The Ministry of Interior has accepted the submission of a proposal to ban minibuses on UAE roads. If approved, it will be implemented in three years.

The Federal Traffic Council (FTC), chaired by Major-General Mohammed Saif Al Zafeen of Dubai Police, recommended that all passenger-carrying minibuses be taken off the roads by January 2023. Those used to ferry students will be removed much earlier by September 2021 across the country.

Minibuses do not have modern safety features, exposing passengers to great risk of injury or death in the case of an accident.

Around 50,000 minibuses are estimated to ply the UAE’s roads currently. These unsafe, empty-shell vehicles account for 15 percent of accidents in the nation. As per Al Zafeen, minibuses are not equipped with basic safety features as most cars. Furthermore, they carry anywhere between 10 to 15 passengers bunched close together. So many passengers packed this tight is not an ideal and safe situation.

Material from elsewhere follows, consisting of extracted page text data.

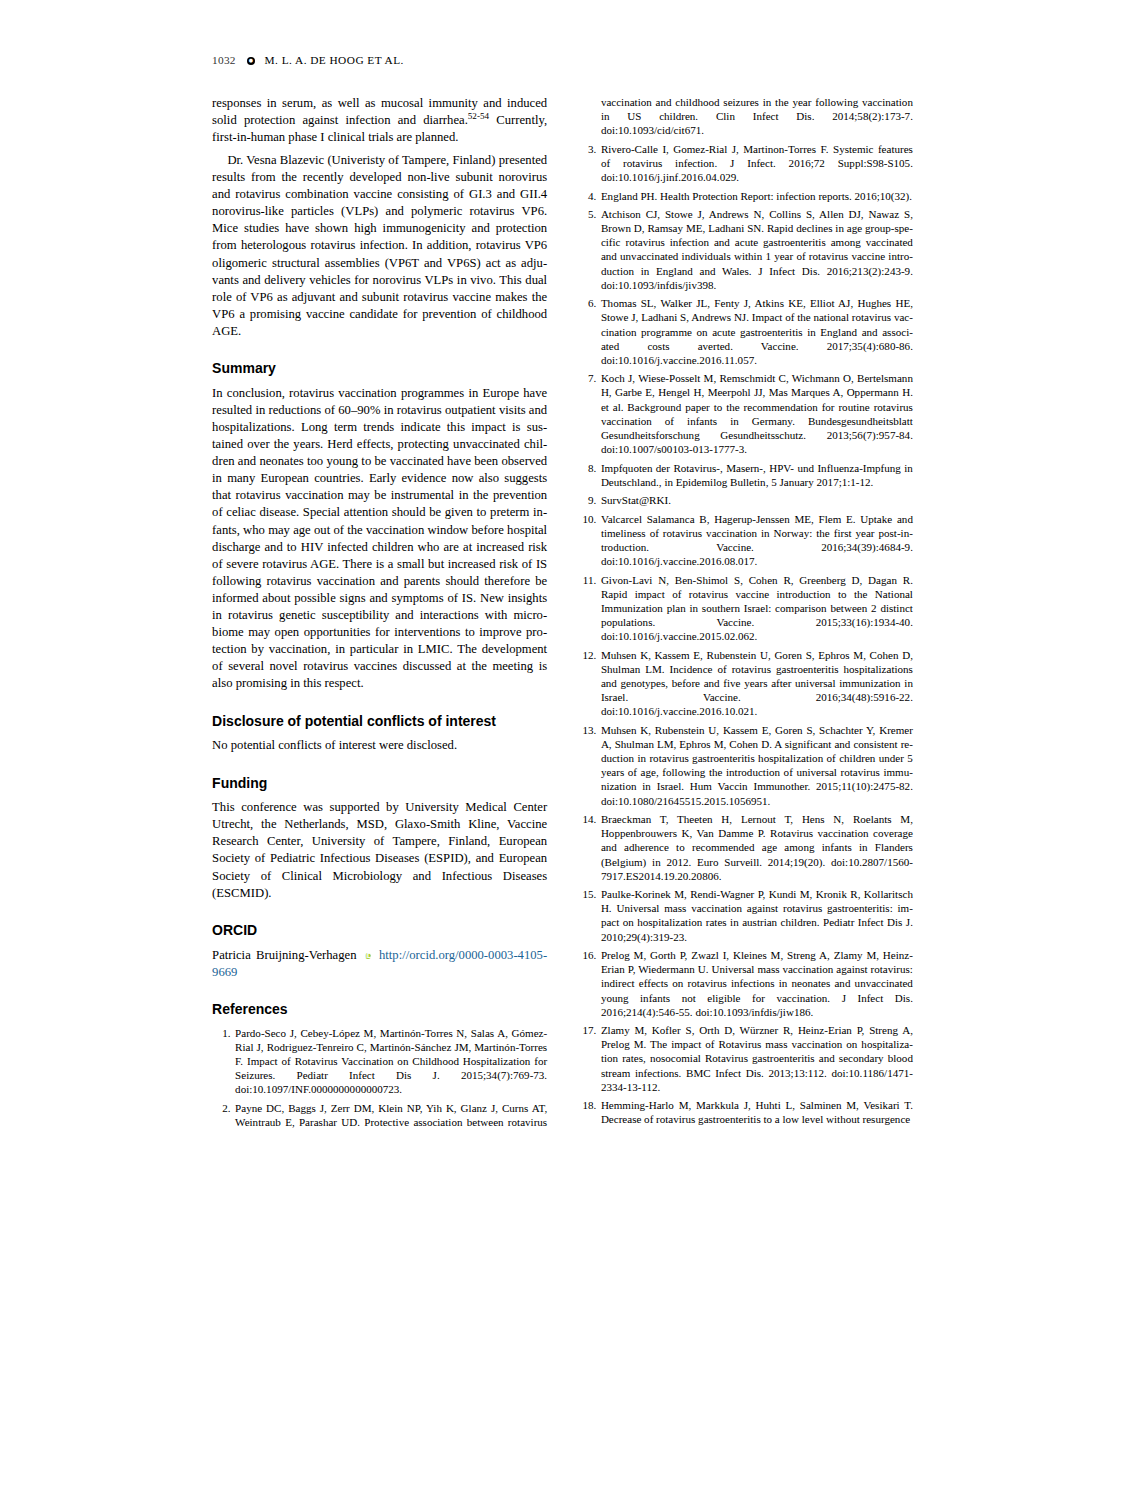1032●M. L. A. DE HOOG ET AL.
responses in serum, as well as mucosal immunity and induced solid protection against infection and diarrhea.52-54 Currently, first-in-human phase I clinical trials are planned.
Dr. Vesna Blazevic (Univeristy of Tampere, Finland) presented results from the recently developed non-live subunit norovirus and rotavirus combination vaccine consisting of GI.3 and GII.4 norovirus-like particles (VLPs) and polymeric rotavirus VP6. Mice studies have shown high immunogenicity and protection from heterologous rotavirus infection. In addition, rotavirus VP6 oligomeric structural assemblies (VP6T and VP6S) act as adjuvants and delivery vehicles for norovirus VLPs in vivo. This dual role of VP6 as adjuvant and subunit rotavirus vaccine makes the VP6 a promising vaccine candidate for prevention of childhood AGE.
Summary
In conclusion, rotavirus vaccination programmes in Europe have resulted in reductions of 60–90% in rotavirus outpatient visits and hospitalizations. Long term trends indicate this impact is sustained over the years. Herd effects, protecting unvaccinated children and neonates too young to be vaccinated have been observed in many European countries. Early evidence now also suggests that rotavirus vaccination may be instrumental in the prevention of celiac disease. Special attention should be given to preterm infants, who may age out of the vaccination window before hospital discharge and to HIV infected children who are at increased risk of severe rotavirus AGE. There is a small but increased risk of IS following rotavirus vaccination and parents should therefore be informed about possible signs and symptoms of IS. New insights in rotavirus genetic susceptibility and interactions with microbiome may open opportunities for interventions to improve protection by vaccination, in particular in LMIC. The development of several novel rotavirus vaccines discussed at the meeting is also promising in this respect.
Disclosure of potential conflicts of interest
No potential conflicts of interest were disclosed.
Funding
This conference was supported by University Medical Center Utrecht, the Netherlands, MSD, Glaxo-Smith Kline, Vaccine Research Center, University of Tampere, Finland, European Society of Pediatric Infectious Diseases (ESPID), and European Society of Clinical Microbiology and Infectious Diseases (ESCMID).
ORCID
Patricia Bruijning-Verhagen iD http://orcid.org/0000-0003-4105-9669
References
Pardo-Seco J, Cebey-López M, Martinón-Torres N, Salas A, Gómez-Rial J, Rodriguez-Tenreiro C, Martinón-Sánchez JM, Martinón-Torres F. Impact of Rotavirus Vaccination on Childhood Hospitalization for Seizures. Pediatr Infect Dis J. 2015;34(7):769-73. doi:10.1097/INF.0000000000000723.
Payne DC, Baggs J, Zerr DM, Klein NP, Yih K, Glanz J, Curns AT, Weintraub E, Parashar UD. Protective association between rotavirus vaccination and childhood seizures in the year following vaccination in US children. Clin Infect Dis. 2014;58(2):173-7. doi:10.1093/cid/cit671.
Rivero-Calle I, Gomez-Rial J, Martinon-Torres F. Systemic features of rotavirus infection. J Infect. 2016;72 Suppl:S98-S105. doi:10.1016/j.jinf.2016.04.029.
England PH. Health Protection Report: infection reports. 2016;10(32).
Atchison CJ, Stowe J, Andrews N, Collins S, Allen DJ, Nawaz S, Brown D, Ramsay ME, Ladhani SN. Rapid declines in age group-specific rotavirus infection and acute gastroenteritis among vaccinated and unvaccinated individuals within 1 year of rotavirus vaccine introduction in England and Wales. J Infect Dis. 2016;213(2):243-9. doi:10.1093/infdis/jiv398.
Thomas SL, Walker JL, Fenty J, Atkins KE, Elliot AJ, Hughes HE, Stowe J, Ladhani S, Andrews NJ. Impact of the national rotavirus vaccination programme on acute gastroenteritis in England and associated costs averted. Vaccine. 2017;35(4):680-86. doi:10.1016/j.vaccine.2016.11.057.
Koch J, Wiese-Posselt M, Remschmidt C, Wichmann O, Bertelsmann H, Garbe E, Hengel H, Meerpohl JJ, Mas Marques A, Oppermann H. et al. Background paper to the recommendation for routine rotavirus vaccination of infants in Germany. Bundesgesundheitsblatt Gesundheitsforschung Gesundheitsschutz. 2013;56(7):957-84. doi:10.1007/s00103-013-1777-3.
Impfquoten der Rotavirus-, Masern-, HPV- und Influenza-Impfung in Deutschland., in Epidemilog Bulletin, 5 January 2017;1:1-12.
SurvStat@RKI.
Valcarcel Salamanca B, Hagerup-Jenssen ME, Flem E. Uptake and timeliness of rotavirus vaccination in Norway: the first year post-introduction. Vaccine. 2016;34(39):4684-9. doi:10.1016/j.vaccine.2016.08.017.
Givon-Lavi N, Ben-Shimol S, Cohen R, Greenberg D, Dagan R. Rapid impact of rotavirus vaccine introduction to the National Immunization plan in southern Israel: comparison between 2 distinct populations. Vaccine. 2015;33(16):1934-40. doi:10.1016/j.vaccine.2015.02.062.
Muhsen K, Kassem E, Rubenstein U, Goren S, Ephros M, Cohen D, Shulman LM. Incidence of rotavirus gastroenteritis hospitalizations and genotypes, before and five years after universal immunization in Israel. Vaccine. 2016;34(48):5916-22. doi:10.1016/j.vaccine.2016.10.021.
Muhsen K, Rubenstein U, Kassem E, Goren S, Schachter Y, Kremer A, Shulman LM, Ephros M, Cohen D. A significant and consistent reduction in rotavirus gastroenteritis hospitalization of children under 5 years of age, following the introduction of universal rotavirus immunization in Israel. Hum Vaccin Immunother. 2015;11(10):2475-82. doi:10.1080/21645515.2015.1056951.
Braeckman T, Theeten H, Lernout T, Hens N, Roelants M, Hoppenbrouwers K, Van Damme P. Rotavirus vaccination coverage and adherence to recommended age among infants in Flanders (Belgium) in 2012. Euro Surveill. 2014;19(20). doi:10.2807/1560-7917.ES2014.19.20.20806.
Paulke-Korinek M, Rendi-Wagner P, Kundi M, Kronik R, Kollaritsch H. Universal mass vaccination against rotavirus gastroenteritis: impact on hospitalization rates in austrian children. Pediatr Infect Dis J. 2010;29(4):319-23.
Prelog M, Gorth P, Zwazl I, Kleines M, Streng A, Zlamy M, Heinz-Erian P, Wiedermann U. Universal mass vaccination against rotavirus: indirect effects on rotavirus infections in neonates and unvaccinated young infants not eligible for vaccination. J Infect Dis. 2016;214(4):546-55. doi:10.1093/infdis/jiw186.
Zlamy M, Kofler S, Orth D, Würzner R, Heinz-Erian P, Streng A, Prelog M. The impact of Rotavirus mass vaccination on hospitalization rates, nosocomial Rotavirus gastroenteritis and secondary blood stream infections. BMC Infect Dis. 2013;13:112. doi:10.1186/1471-2334-13-112.
Hemming-Harlo M, Markkula J, Huhti L, Salminen M, Vesikari T. Decrease of rotavirus gastroenteritis to a low level without resurgence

Minibuses are locked at 100kph, yet accidents involving several victims keep on happening. Dubai has already banned minibuses from being used as school ferries since 2016. The Major-General said that once the proposal is approved by the Ministry of Interior, minibuses will be limited to transporting goods.

If the ban is implemented, minibuses will ony be used to transport goods and cargo from 2023 onwards.

Thanks to the rapid adoption of empty-shell Toyota Hiaces, minibuses have been dangerous for decades. The Toyota had almost no safety features until now. Manufacturers like Ford introduced safer vehicles in the UAE in the minibus segment. The new-generation Toyota Hiace also comes with a front-end crash structure. However, these small additions and updates may not help the demise of minibuses as the potential ban will take all the older minibuses off public roads.

This leaves us with a big gap in the public transportation system. Ride-hailing app Careem also makes use of these vehicles. A lot of government and private fleet operators also employs minibuses for tourism, patrolling, surveillance, and a variety of other purposes. While sedans and SUVs might fill in the gap left by minibuses, the transition could end up being slightly complicated.